Learning object detection models with very few labels, is possible due to ingenious few-shot techniques, and due to clever selection of images to be labeled. Few-shot techniques work with as few as 1 to 10 randomized labels per object class.

We are curious if performance of randomized label selection can be improved by selecting 1 to 10 labels per object class in a non-random manner. Our method selects images to be labeled first. It improves 25% compared to random image selection!

Below you see the first images, selected by our method, to be labeled. These are representative and the object is well visible yet not too large.

The paper is accepted for International Conference on Image Analysis Processing and presented next week. This research is part of DARPA Learning with Less Labels. More information when clicking on the post.

Several active learning techniques have been proposed to select object labels, but all started with a minimum of several tens of labels. We explore an effective and simple label selection strategy, for the case of only 1 to 10 labels per object class.

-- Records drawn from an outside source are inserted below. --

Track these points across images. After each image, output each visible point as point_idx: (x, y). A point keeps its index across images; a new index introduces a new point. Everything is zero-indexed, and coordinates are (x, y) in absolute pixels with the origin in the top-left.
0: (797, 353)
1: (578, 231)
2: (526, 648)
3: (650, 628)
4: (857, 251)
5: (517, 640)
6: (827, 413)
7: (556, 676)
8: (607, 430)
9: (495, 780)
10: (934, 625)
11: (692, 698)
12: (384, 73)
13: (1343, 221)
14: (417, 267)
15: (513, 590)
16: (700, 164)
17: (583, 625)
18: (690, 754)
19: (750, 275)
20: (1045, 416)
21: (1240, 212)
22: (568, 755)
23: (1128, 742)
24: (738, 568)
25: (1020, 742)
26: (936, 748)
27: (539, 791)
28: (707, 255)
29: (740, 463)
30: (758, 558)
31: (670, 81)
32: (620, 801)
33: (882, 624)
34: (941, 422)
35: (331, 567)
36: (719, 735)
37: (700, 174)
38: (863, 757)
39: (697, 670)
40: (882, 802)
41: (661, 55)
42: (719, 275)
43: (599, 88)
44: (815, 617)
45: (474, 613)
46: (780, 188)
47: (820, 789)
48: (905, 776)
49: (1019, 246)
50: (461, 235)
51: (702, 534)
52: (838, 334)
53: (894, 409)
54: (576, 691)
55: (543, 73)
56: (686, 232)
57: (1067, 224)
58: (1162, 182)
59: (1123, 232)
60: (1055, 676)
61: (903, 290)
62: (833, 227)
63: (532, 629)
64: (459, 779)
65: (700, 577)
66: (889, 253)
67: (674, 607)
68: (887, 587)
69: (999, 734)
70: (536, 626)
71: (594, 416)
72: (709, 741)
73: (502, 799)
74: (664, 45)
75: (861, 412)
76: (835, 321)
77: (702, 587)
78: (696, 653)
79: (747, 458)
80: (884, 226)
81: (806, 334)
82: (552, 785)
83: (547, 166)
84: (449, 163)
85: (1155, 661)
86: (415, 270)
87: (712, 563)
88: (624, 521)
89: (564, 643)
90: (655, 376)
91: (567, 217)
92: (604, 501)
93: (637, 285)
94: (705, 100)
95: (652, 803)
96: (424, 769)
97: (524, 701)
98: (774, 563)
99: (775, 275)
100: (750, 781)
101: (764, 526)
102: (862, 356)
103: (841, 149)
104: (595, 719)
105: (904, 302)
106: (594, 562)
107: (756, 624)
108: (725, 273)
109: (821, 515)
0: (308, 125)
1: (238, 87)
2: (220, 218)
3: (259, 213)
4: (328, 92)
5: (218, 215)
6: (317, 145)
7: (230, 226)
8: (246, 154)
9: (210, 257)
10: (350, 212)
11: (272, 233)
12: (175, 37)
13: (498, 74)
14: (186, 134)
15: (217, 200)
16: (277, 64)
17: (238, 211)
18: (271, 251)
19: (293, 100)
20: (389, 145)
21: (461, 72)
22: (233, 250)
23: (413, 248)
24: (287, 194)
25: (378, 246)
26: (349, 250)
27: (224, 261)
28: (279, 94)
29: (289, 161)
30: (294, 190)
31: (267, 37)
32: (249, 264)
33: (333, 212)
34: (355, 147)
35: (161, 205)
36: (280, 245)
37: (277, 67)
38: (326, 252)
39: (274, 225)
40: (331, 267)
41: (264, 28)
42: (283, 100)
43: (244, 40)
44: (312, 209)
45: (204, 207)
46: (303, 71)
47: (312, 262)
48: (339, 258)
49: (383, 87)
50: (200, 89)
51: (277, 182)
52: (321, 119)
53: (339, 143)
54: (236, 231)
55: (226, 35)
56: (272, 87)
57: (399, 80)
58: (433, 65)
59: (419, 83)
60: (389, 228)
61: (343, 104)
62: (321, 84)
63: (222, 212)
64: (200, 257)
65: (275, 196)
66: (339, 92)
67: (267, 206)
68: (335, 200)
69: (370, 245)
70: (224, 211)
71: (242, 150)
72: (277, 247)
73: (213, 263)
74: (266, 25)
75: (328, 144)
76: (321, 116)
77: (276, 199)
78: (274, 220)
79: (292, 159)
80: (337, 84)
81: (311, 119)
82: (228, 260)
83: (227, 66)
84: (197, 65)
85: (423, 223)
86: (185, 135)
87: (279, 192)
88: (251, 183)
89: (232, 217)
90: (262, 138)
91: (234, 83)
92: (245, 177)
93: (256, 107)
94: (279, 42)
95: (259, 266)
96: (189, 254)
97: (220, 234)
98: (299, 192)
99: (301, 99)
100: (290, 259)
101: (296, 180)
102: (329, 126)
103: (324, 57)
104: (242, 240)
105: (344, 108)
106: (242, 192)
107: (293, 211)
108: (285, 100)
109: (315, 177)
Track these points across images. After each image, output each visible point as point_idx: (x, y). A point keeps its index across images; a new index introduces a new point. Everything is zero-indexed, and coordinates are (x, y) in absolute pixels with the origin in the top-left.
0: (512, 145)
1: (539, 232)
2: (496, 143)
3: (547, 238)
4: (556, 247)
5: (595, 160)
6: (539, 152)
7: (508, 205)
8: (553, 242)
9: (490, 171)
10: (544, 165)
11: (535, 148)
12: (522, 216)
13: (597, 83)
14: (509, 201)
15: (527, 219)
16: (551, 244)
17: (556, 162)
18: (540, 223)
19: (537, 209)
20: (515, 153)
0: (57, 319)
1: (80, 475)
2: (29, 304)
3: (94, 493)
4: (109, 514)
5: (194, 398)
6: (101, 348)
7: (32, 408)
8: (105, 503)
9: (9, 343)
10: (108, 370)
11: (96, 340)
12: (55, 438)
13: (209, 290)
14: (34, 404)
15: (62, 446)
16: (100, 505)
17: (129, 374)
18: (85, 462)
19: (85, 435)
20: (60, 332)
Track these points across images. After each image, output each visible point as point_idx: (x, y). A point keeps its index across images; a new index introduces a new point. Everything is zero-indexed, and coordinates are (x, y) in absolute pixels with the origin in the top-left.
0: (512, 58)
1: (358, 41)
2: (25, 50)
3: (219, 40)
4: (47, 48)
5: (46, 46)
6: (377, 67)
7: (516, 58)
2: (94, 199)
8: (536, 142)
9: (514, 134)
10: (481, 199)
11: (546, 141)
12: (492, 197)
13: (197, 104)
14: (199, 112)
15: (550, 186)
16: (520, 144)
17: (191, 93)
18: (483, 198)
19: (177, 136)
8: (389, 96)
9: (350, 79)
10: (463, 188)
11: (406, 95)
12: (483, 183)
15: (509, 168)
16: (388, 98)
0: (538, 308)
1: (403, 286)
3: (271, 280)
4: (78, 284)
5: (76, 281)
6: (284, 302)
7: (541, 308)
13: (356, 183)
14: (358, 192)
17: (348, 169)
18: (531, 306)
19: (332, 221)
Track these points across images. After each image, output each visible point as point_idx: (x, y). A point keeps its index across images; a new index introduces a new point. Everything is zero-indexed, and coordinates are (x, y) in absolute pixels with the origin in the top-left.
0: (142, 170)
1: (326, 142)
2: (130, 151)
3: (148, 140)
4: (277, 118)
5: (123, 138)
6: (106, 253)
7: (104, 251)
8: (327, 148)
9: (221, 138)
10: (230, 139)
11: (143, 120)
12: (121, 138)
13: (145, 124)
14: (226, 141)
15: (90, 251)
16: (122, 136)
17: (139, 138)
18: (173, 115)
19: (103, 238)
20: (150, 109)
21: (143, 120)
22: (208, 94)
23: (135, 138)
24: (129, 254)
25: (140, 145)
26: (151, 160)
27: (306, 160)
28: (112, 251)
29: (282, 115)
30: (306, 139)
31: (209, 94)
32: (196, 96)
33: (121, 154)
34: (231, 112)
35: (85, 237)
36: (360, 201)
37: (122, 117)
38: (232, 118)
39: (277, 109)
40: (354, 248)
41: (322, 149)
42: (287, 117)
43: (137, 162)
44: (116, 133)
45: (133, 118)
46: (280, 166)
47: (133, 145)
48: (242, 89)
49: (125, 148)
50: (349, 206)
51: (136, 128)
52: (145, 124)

First, the full unlabeled dataset, without any labels, is clustered into N clusters, where N is the desired number of labels. Clustering is based on k-means on embedding vectors from a state-of-the-art pretrained image classification model (SimCLR v2). The image closest to the center is selected to be labeled.

It is effective: on Pascal VOC we validate that it improves over randomized selection over 25%, with large improvements especially when having just 1 label per object class. We have several benefits to report on this simple strategy: it is easy to implement, it is effective, and it is relevant in practice where one often starts with a dataset without any labels.